Data in this exercise →
───

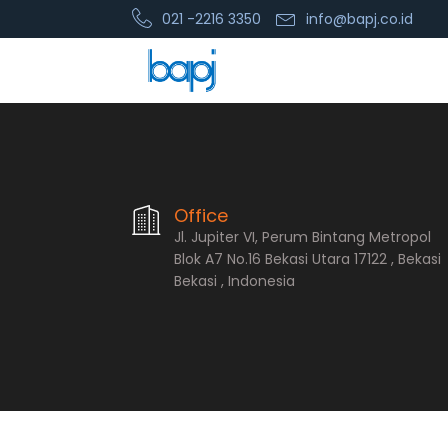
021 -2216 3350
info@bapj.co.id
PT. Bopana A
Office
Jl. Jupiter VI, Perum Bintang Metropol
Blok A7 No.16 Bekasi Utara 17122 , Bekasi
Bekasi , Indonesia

───

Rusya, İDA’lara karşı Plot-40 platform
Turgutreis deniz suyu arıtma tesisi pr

───

Request → The answer must be every line of the records above that holds the word "Bekasi".

Response →
Blok A7 No.16 Bekasi Utara 17122 , Bekasi
Bekasi , Indonesia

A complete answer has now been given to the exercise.